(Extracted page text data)
• • • • •

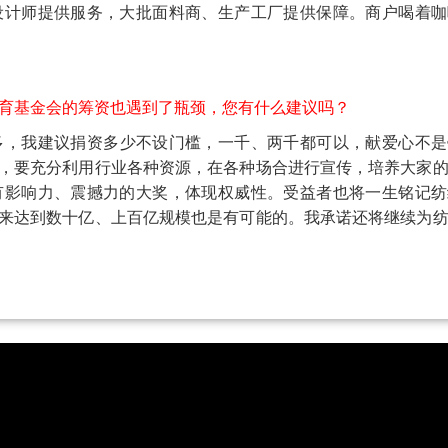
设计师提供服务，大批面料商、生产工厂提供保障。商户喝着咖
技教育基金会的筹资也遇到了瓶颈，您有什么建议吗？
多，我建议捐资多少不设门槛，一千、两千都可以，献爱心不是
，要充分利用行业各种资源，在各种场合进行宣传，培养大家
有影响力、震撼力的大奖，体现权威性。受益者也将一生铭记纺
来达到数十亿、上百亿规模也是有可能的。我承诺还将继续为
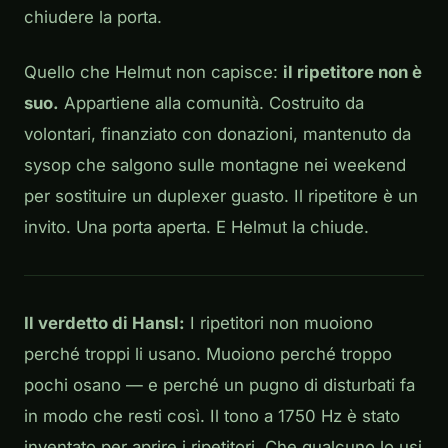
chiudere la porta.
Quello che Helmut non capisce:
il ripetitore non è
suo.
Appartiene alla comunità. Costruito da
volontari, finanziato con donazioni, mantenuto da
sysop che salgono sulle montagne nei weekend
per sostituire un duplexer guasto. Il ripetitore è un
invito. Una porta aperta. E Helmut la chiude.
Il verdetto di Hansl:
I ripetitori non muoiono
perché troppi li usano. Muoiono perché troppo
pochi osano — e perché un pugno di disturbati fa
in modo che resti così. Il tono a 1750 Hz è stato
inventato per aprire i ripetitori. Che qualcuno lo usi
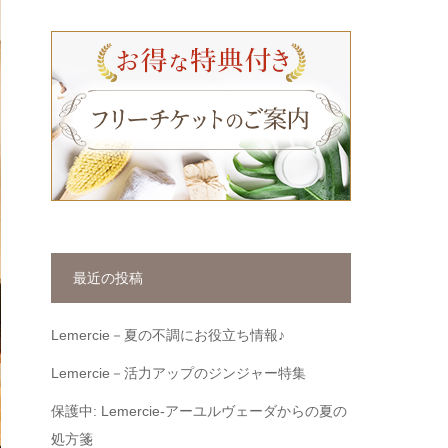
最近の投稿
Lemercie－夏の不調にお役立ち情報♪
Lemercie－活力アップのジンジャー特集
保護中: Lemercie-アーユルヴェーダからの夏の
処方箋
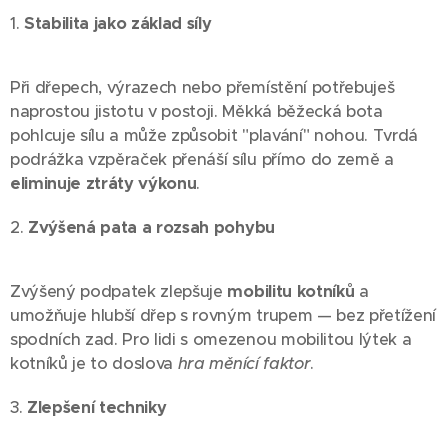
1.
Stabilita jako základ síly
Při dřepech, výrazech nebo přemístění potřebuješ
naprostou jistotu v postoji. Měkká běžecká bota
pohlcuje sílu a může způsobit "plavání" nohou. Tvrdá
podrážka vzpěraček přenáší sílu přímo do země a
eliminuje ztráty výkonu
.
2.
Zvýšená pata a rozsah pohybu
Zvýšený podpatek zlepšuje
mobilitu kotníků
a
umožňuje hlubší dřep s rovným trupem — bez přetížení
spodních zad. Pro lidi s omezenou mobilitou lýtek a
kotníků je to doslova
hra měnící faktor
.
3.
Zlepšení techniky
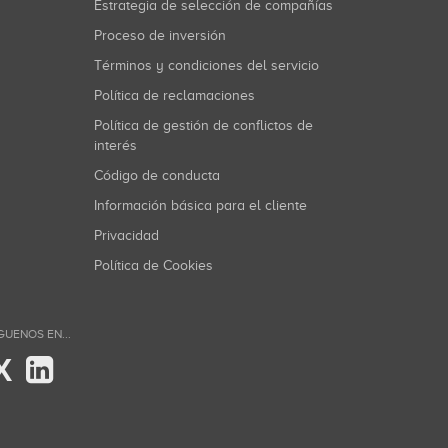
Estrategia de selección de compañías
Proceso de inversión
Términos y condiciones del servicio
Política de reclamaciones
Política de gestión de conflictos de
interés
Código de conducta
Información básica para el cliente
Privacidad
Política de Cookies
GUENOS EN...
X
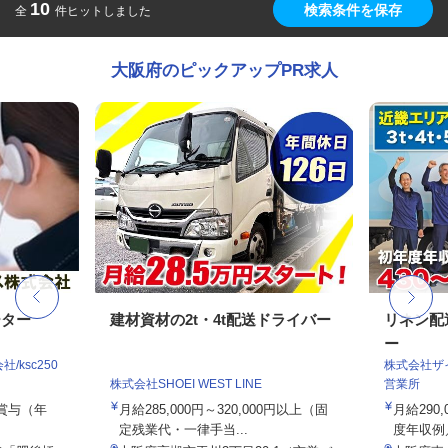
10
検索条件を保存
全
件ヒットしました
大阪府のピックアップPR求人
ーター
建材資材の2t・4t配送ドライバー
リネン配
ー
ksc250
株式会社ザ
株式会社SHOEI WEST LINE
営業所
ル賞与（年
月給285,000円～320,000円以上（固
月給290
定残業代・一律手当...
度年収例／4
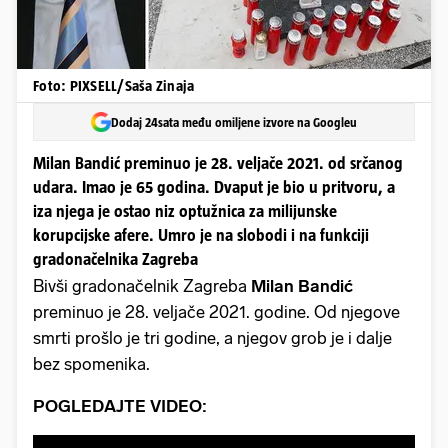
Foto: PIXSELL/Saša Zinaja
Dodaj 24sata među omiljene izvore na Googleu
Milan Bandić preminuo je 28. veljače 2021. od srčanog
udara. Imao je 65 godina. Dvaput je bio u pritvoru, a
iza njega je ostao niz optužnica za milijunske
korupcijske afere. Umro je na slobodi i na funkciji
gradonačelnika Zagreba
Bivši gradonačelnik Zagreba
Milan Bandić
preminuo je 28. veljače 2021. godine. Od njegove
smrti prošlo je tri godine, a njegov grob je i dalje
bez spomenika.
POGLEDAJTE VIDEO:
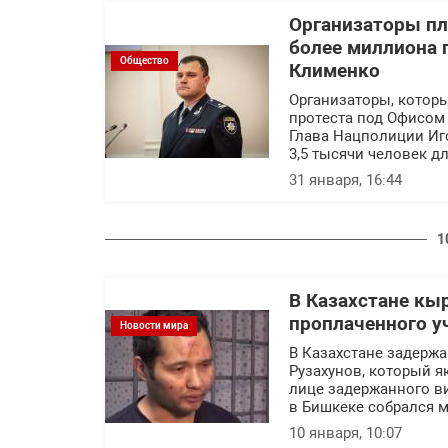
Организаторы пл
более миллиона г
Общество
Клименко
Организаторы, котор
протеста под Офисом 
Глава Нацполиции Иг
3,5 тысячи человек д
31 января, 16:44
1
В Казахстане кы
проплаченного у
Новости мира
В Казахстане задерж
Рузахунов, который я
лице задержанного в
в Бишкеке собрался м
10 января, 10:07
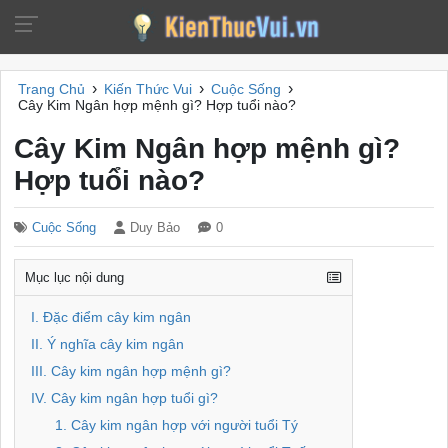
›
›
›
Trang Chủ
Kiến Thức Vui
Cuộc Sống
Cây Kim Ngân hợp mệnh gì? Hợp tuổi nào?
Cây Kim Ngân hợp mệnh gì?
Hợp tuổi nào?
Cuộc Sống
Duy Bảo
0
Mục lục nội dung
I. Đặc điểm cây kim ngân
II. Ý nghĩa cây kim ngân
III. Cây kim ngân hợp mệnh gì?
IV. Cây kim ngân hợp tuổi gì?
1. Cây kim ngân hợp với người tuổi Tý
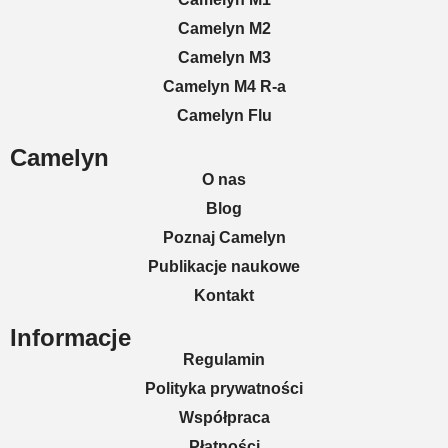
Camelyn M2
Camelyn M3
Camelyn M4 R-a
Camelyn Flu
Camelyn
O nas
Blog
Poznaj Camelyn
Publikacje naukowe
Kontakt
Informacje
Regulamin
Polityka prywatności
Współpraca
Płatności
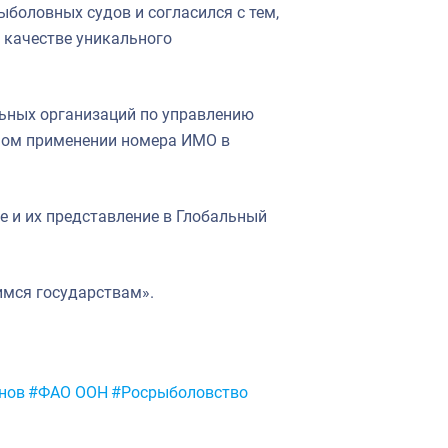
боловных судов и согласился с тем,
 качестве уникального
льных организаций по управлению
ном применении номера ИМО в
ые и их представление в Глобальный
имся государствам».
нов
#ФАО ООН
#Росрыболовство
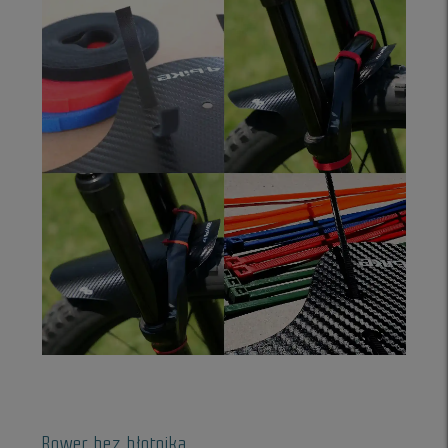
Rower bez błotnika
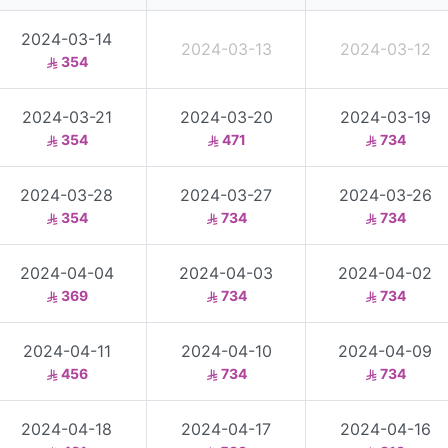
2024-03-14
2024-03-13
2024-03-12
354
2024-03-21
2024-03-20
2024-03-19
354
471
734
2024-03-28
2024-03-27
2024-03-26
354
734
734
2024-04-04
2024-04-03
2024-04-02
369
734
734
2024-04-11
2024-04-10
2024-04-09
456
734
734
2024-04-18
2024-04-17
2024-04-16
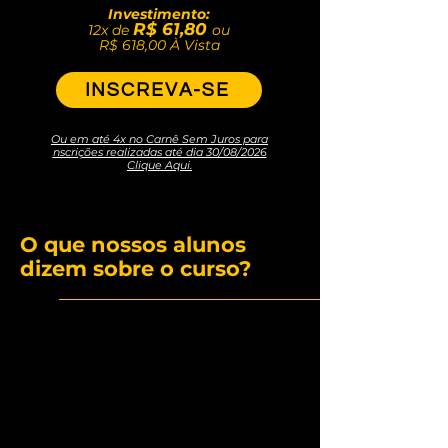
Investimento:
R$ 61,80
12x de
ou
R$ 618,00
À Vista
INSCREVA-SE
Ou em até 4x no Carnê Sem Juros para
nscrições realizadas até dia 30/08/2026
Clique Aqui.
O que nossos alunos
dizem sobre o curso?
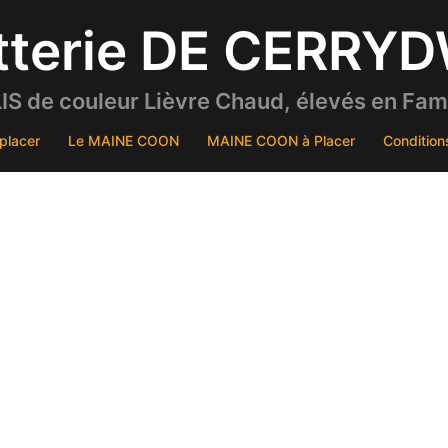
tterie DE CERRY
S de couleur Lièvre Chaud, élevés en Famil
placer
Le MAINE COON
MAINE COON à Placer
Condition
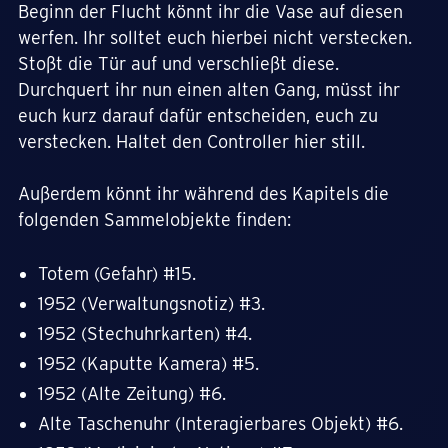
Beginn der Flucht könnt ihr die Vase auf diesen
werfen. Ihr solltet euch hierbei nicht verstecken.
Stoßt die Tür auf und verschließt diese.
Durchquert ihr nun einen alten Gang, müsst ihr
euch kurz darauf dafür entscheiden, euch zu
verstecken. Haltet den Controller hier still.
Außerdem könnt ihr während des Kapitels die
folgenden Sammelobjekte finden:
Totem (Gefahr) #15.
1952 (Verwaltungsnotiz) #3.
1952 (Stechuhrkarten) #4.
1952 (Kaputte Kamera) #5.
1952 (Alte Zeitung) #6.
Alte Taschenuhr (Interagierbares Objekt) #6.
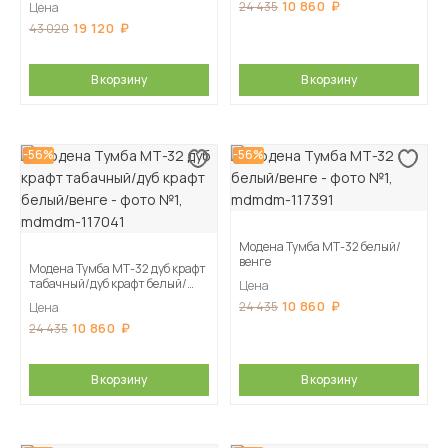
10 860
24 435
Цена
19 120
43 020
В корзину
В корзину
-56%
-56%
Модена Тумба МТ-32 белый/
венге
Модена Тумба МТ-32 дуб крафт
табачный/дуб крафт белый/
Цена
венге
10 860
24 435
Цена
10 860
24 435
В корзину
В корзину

• • • • •

_AIM OF THE EXERCISE_
For each record above, write it out exactly and omit any picture.

_EXERCISE SOLUTION_
设计师提供服务，大批面料商、生产工厂提供保障。商户喝着咖
技教育基金会的筹资也遇到了瓶颈，您有什么建议吗？
多，我建议捐资多少不设门槛，一千、两千都可以，献爱心不是
，要充分利用行业各种资源，在各种场合进行宣传，培养大家
有影响力、震撼力的大奖，体现权威性。受益者也将一生铭记纺
来达到数十亿、上百亿规模也是有可能的。我承诺还将继续为
chiudere la porta.
Quello che Helmut non capisce:
il ripetitore non è
suo.
Appartiene alla comunità. Costruito da
volontari, finanziato con donazioni, mantenuto da
sysop che salgono sulle montagne nei weekend
per sostituire un duplexer guasto. Il ripetitore è un
invito. Una porta aperta. E Helmut la chiude.
Il verdetto di Hansl:
I ripetitori non muoiono
perché troppi li usano. Muoiono perché troppo
pochi osano — e perché un pugno di disturbati fa
in modo che resti così. Il tono a 1750 Hz è stato
inventato per aprire i ripetitori. Che qualcuno lo usi
最近の投稿
Lemercie－夏の不調にお役立ち情報♪
Lemercie－活力アップのジンジャー特集
保護中: Lemercie-アーユルヴェーダからの夏の
処方箋
1.
Stabilita jako základ síly
Při dřepech, výrazech nebo přemístění potřebuješ
naprostou jistotu v postoji. Měkká běžecká bota
pohlcuje sílu a může způsobit "plavání" nohou. Tvrdá
podrážka vzpěraček přenáší sílu přímo do země a
eliminuje ztráty výkonu
.
2.
Zvýšená pata a rozsah pohybu
Zvýšený podpatek zlepšuje
mobilitu kotníků
a
umožňuje hlubší dřep s rovným trupem — bez přetížení
spodních zad. Pro lidi s omezenou mobilitou lýtek a
kotníků je to doslova
hra měnící faktor
.
3.
Zlepšení techniky
Estrategia de selección de compañías
Proceso de inversión
Términos y condiciones del servicio
Política de reclamaciones
Política de gestión de conflictos de
interés
Código de conducta
Información básica para el cliente
Privacidad
Política de Cookies
GUENOS EN...
X
10
検索条件を保存
全
件ヒットしました
大阪府のピックアップPR求人
ーター
建材資材の2t・4t配送ドライバー
リネン配
ー
ksc250
株式会社ザ
株式会社SHOEI WEST LINE
営業所
ル賞与（年
月給285,000円～320,000円以上（固
月給290
定残業代・一律手当...
度年収例／4
Foto: PIXSELL/Saša Zinaja
Dodaj 24sata među omiljene izvore na Googleu
Milan Bandić preminuo je 28. veljače 2021. od srčanog
udara. Imao je 65 godina. Dvaput je bio u pritvoru, a
iza njega je ostao niz optužnica za milijunske
korupcijske afere. Umro je na slobodi i na funkciji
gradonačelnika Zagreba
Bivši gradonačelnik Zagreba
Milan Bandić
preminuo je 28. veljače 2021. godine. Od njegove
smrti prošlo je tri godine, a njegov grob je i dalje
bez spomenika.
POGLEDAJTE VIDEO:
Организаторы пл
более миллиона г
Общество
Клименко
Организаторы, котор
протеста под Офисом 
Глава Нацполиции Иг
3,5 тысячи человек д
31 января, 16:44
1
В Казахстане кы
проплаченного у
Новости мира
В Казахстане задерж
Рузахунов, который я
лице задержанного в
в Бишкеке собрался м
10 января, 10:07
›
›
›
Trang Chủ
Kiến Thức Vui
Cuộc Sống
Cây Kim Ngân hợp mệnh gì? Hợp tuổi nào?
Cây Kim Ngân hợp mệnh gì?
Hợp tuổi nào?
Cuộc Sống
Duy Bảo
0
Mục lục nội dung
I. Đặc điểm cây kim ngân
II. Ý nghĩa cây kim ngân
III. Cây kim ngân hợp mệnh gì?
IV. Cây kim ngân hợp tuổi gì?
1. Cây kim ngân hợp với người tuổi Tý
Camelyn M2
Camelyn M3
Camelyn M4 R-a
Camelyn Flu
Camelyn
O nas
Blog
Poznaj Camelyn
Publikacje naukowe
Kontakt
Informacje
Regulamin
Polityka prywatności
Współpraca
Płatności
боловных судов и согласился с тем,
 качестве уникального
льных организаций по управлению
ном применении номера ИМО в
ые и их представление в Глобальный
имся государствам».
нов
#ФАО ООН
#Росрыболовство
Rower bez błotnika
2024-03-14
2024-03-13
2024-03-12
354
2024-03-21
2024-03-20
2024-03-19
354
471
734
2024-03-28
2024-03-27
2024-03-26
354
734
734
2024-04-04
2024-04-03
2024-04-02
369
734
734
2024-04-11
2024-04-10
2024-04-09
456
734
734
2024-04-18
2024-04-17
2024-04-16
Investimento:
R$ 61,80
12x de
ou
R$ 618,00
À Vista
INSCREVA-SE
Ou em até 4x no Carnê Sem Juros para
nscrições realizadas até dia 30/08/2026
Clique Aqui.
O que nossos alunos
dizem sobre o curso?
tterie DE CERRY
S de couleur Lièvre Chaud, élevés en Famil
placer
Le MAINE COON
MAINE COON à Placer
Condition
Beginn der Flucht könnt ihr die Vase auf diesen
werfen. Ihr solltet euch hierbei nicht verstecken.
Stoßt die Tür auf und verschließt diese.
Durchquert ihr nun einen alten Gang, müsst ihr
euch kurz darauf dafür entscheiden, euch zu
verstecken. Haltet den Controller hier still.
Außerdem könnt ihr während des Kapitels die
folgenden Sammelobjekte finden:
Totem (Gefahr) #15.
1952 (Verwaltungsnotiz) #3.
1952 (Stechuhrkarten) #4.
1952 (Kaputte Kamera) #5.
1952 (Alte Zeitung) #6.
Alte Taschenuhr (Interagierbares Objekt) #6.
10 860
24 435
Цена
19 120
43 020
В корзину
В корзину
-56%
-56%
Модена Тумба МТ-32 белый/
венге
Модена Тумба МТ-32 дуб крафт
табачный/дуб крафт белый/
Цена
венге
10 860
24 435
Цена
10 860
24 435
В корзину
В корзину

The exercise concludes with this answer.